We all head our separate ways. I decide to splurge on a hotel room. I still have most of the money I started with. Most of the time I opt for albergues that are donation only, paying around $5-$10 for the night. Other times I plan ahead and call to make a reservation to stay at a private albergue; costs around $30 for the night. These places are most desired because they sleep less people, usually around 12 or so. They offer home-cooked dinners for a little extra fee and have nicer rooms and beds. Monasteries or convents are donation only with minimal amenities, but are great because they usually have a guaranteed bed open, sleeping around 40.
I have heard about the paradors from other pilgrims along the way. They describe them as converted hotels with history owned by the government. Usually a once in a lifetime stay. San Marcos is a former monastery and hospital in the city of León, Spain. It is now a parador, and includes a church and museum. It is absolutely magnificent.
Walking up to the building, I am reminded of the movie, The Way. This movie, which I had watched some time before I decided to take this trip, was the inspiration for why I chose to embark on this type of holiday. I had never heard of the Camino de Santiago before watching The Way, which i’m sure most Americans can say the same. I feel I am in a movie often on this trip; walking up to an 18th century Monastery. I am dirty, tired, smelly and have nothing but the bag on my back. Most guests are tourists, traveling to this historic city to wine and dine. Today I feel like a pilgrim, but I don’t care. I am proud of it and nothing will stand in my way between me and a hot bath.
Originally a more modest pilgrim hospital built by Dona Sancha in the 12th century it became the headquarters for the Knights of the Order of Santiago which was formed to protect the pilgrim way. The facade is a storybook in itself with many pilgrim motifs including the sword of Santiago entwined with the lion of San Marcos. A profusion of scallop shells cove the pediment of the church (and museum) entrance.
The history of Leon is a former Roman military garrison and base for its VIIth Legion, hence the name – Leon. Later it became the capital of the old kingdoms of Asturias and Leon. Conquered by Visigoth, Moor and finally Christian forces. There are many sites to see in Leon. Here every period and style is seamlessly accommodated: from Roman remains which support the medieval walls to the exquisite Romanesque Royal Basilica of St. Isodoro, the Gothic splendour of Leon Cathedral Pulchra Leonina, the magnificent intricacy of Renaissance San Marcos with its Plasteresque facade, the controversial austerity of the neo-Gothic in Gaudi’s Casa de Botines, to the modern edifice of Leon’s superb museum.

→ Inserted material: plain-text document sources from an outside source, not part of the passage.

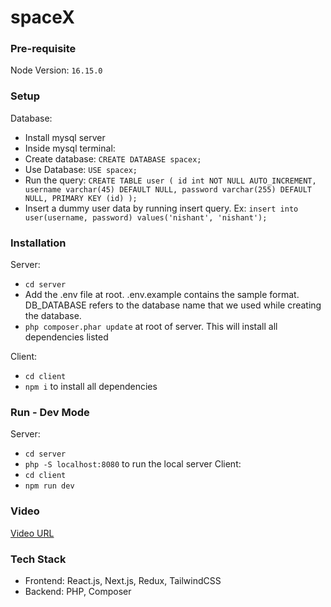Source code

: # spaceX

### Pre-requisite
Node Version: `16.15.0`

### Setup
Database:
- Install mysql server
- Inside mysql terminal:
- Create database: `CREATE DATABASE spacex;`
- Use Database: `USE spacex;`
- Run the query: `CREATE TABLE user (
    id int NOT NULL AUTO_INCREMENT,
    username varchar(45) DEFAULT NULL,
    password varchar(255) DEFAULT NULL,
    PRIMARY KEY (id)
  );`
- Insert a dummy user data by running insert query. Ex: `
  insert into user(username, password) values('nishant', 'nishant');
`

### Installation
Server: 
- `cd server`
- Add the .env file at root. .env.example contains the sample format. DB_DATABASE refers to the database
name that we used while creating the database.
- `php composer.phar update` at root of server. This will install all dependencies listed

Client:
- `cd client`
- `npm i` to install all dependencies

### Run - Dev Mode
Server:
- `cd server`
- `php -S localhost:8080` to run the local server
Client: 
- `cd client`
- `npm run dev`

### Video
[Video URL](https://drive.google.com/file/d/1ge2bh43kWiUOEA1_nYNvEj7Vumspf_tc/view?usp=sharing)

### Tech Stack
- Frontend: React.js, Next.js, Redux, TailwindCSS
- Backend: PHP, Composer
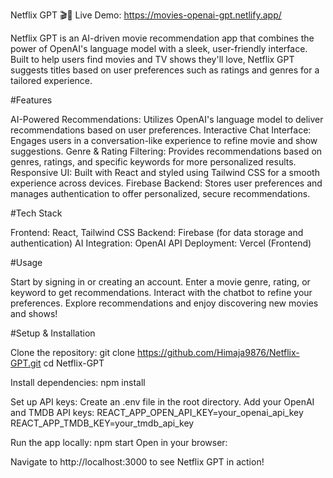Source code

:Netflix GPT 🎬🤖
Live Demo: https://movies-openai-gpt.netlify.app/

Netflix GPT is an AI-driven movie recommendation app that combines the power of OpenAI's language model with a sleek, user-friendly interface. Built to help users find movies and TV shows they'll love, Netflix GPT suggests titles based on user preferences such as ratings and genres for a tailored experience.

#Features

AI-Powered Recommendations: Utilizes OpenAI's language model to deliver recommendations based on user preferences.
Interactive Chat Interface: Engages users in a conversation-like experience to refine movie and show suggestions.
Genre & Rating Filtering: Provides recommendations based on genres, ratings, and specific keywords for more personalized results.
Responsive UI: Built with React and styled using Tailwind CSS for a smooth experience across devices.
Firebase Backend: Stores user preferences and manages authentication to offer personalized, secure recommendations.

#Tech Stack

Frontend: React, Tailwind CSS
Backend: Firebase (for data storage and authentication)
AI Integration: OpenAI API
Deployment: Vercel (Frontend)

#Usage

Start by signing in or creating an account.
Enter a movie genre, rating, or keyword to get recommendations.
Interact with the chatbot to refine your preferences.
Explore recommendations and enjoy discovering new movies and shows!


#Setup & Installation

Clone the repository:
git clone https://github.com/Himaja9876/Netflix-GPT.git
cd Netflix-GPT

Install dependencies:
npm install

Set up API keys:
Create an .env file in the root directory.
Add your OpenAI and TMDB API keys:
REACT_APP_OPEN_API_KEY=your_openai_api_key
REACT_APP_TMDB_KEY=your_tmdb_api_key

Run the app locally:
npm start
Open in your browser:

Navigate to http://localhost:3000 to see Netflix GPT in action!

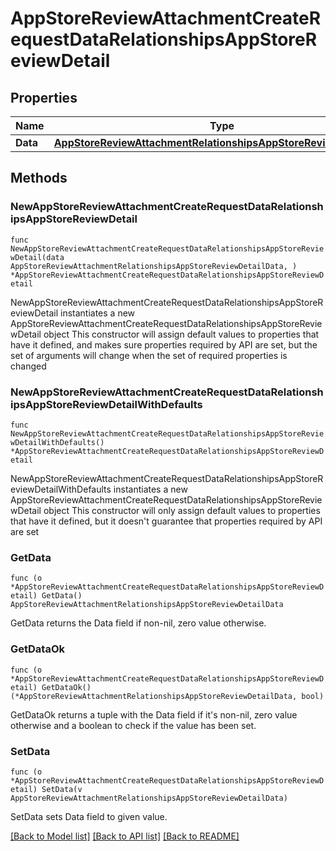 # AppStoreReviewAttachmentCreateRequestDataRelationshipsAppStoreReviewDetail

## Properties

Name | Type | Description | Notes
------------ | ------------- | ------------- | -------------
**Data** | [**AppStoreReviewAttachmentRelationshipsAppStoreReviewDetailData**](AppStoreReviewAttachment_relationships_appStoreReviewDetail_data.md) |  | 

## Methods

### NewAppStoreReviewAttachmentCreateRequestDataRelationshipsAppStoreReviewDetail

`func NewAppStoreReviewAttachmentCreateRequestDataRelationshipsAppStoreReviewDetail(data AppStoreReviewAttachmentRelationshipsAppStoreReviewDetailData, ) *AppStoreReviewAttachmentCreateRequestDataRelationshipsAppStoreReviewDetail`

NewAppStoreReviewAttachmentCreateRequestDataRelationshipsAppStoreReviewDetail instantiates a new AppStoreReviewAttachmentCreateRequestDataRelationshipsAppStoreReviewDetail object
This constructor will assign default values to properties that have it defined,
and makes sure properties required by API are set, but the set of arguments
will change when the set of required properties is changed

### NewAppStoreReviewAttachmentCreateRequestDataRelationshipsAppStoreReviewDetailWithDefaults

`func NewAppStoreReviewAttachmentCreateRequestDataRelationshipsAppStoreReviewDetailWithDefaults() *AppStoreReviewAttachmentCreateRequestDataRelationshipsAppStoreReviewDetail`

NewAppStoreReviewAttachmentCreateRequestDataRelationshipsAppStoreReviewDetailWithDefaults instantiates a new AppStoreReviewAttachmentCreateRequestDataRelationshipsAppStoreReviewDetail object
This constructor will only assign default values to properties that have it defined,
but it doesn't guarantee that properties required by API are set

### GetData

`func (o *AppStoreReviewAttachmentCreateRequestDataRelationshipsAppStoreReviewDetail) GetData() AppStoreReviewAttachmentRelationshipsAppStoreReviewDetailData`

GetData returns the Data field if non-nil, zero value otherwise.

### GetDataOk

`func (o *AppStoreReviewAttachmentCreateRequestDataRelationshipsAppStoreReviewDetail) GetDataOk() (*AppStoreReviewAttachmentRelationshipsAppStoreReviewDetailData, bool)`

GetDataOk returns a tuple with the Data field if it's non-nil, zero value otherwise
and a boolean to check if the value has been set.

### SetData

`func (o *AppStoreReviewAttachmentCreateRequestDataRelationshipsAppStoreReviewDetail) SetData(v AppStoreReviewAttachmentRelationshipsAppStoreReviewDetailData)`

SetData sets Data field to given value.



[[Back to Model list]](../README.md#documentation-for-models) [[Back to API list]](../README.md#documentation-for-api-endpoints) [[Back to README]](../README.md)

Catedral Pulchra Leonina, 13th Century Gothic Cathedral. The cathedral is renowned for its magnificent 125 stained glass windows set high in the walls that shed such a lightness of touch to the interior. A conservatory that instead of keeping out the light, as most Spanish churches do, actually invites it in. Showering this mosaic of colour all over it to become the gayest church in Spain. One of the chief functions of the medieval church was to instruct the illiterate and to give them pictures they could understand. To show them the story of the Gospels and the legends of the Saints.

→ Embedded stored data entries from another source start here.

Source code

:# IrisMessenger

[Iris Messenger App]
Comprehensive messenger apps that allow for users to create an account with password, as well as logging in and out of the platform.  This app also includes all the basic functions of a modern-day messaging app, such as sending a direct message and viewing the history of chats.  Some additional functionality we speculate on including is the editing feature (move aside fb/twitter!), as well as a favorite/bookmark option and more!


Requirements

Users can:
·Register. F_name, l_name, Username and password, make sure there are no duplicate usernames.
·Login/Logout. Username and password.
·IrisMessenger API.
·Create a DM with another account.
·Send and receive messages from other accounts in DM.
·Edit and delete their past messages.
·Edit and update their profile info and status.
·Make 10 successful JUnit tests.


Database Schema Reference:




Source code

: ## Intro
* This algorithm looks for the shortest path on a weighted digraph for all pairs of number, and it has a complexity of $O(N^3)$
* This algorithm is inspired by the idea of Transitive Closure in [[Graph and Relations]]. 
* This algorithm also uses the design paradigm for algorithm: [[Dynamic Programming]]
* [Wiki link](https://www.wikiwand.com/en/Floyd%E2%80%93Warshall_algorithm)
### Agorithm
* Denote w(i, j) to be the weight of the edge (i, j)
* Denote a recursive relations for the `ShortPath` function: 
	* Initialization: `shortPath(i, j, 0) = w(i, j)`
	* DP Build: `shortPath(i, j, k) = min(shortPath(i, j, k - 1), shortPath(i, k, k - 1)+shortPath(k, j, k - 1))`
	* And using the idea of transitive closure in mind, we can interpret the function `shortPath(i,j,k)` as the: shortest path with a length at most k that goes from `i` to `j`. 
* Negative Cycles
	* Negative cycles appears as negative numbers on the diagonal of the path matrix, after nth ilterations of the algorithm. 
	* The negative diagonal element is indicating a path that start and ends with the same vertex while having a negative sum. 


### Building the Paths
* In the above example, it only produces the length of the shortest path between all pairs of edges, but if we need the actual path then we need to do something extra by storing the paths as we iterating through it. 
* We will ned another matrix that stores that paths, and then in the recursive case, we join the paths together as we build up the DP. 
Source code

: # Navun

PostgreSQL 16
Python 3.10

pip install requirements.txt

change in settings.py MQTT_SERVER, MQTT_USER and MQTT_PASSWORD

Gaudi’s architectural masterpiece, the neo-Gothic palace Casa de Botines. This structure marks an historical and artistic turning point. It is one of the first monumental buildings constructed with private funds as a secular, middle class statement. Heretofore, buildings of this magnitude were funded by religious institutions or the aristocracy.
Here, bedded into the Roman foundations and the medieval city wall, is this wonderful 11th century Basilica Church. The ramins of San Isidoro were brought here from Sevilla to be buried in Christian Spain as the south was still under Moorish influence at that time. Admire the Door of Forgiveness Puerta del Perdon through which medieval pilgrims, too ill to travel on to Santiago, could still receive the same indulgences.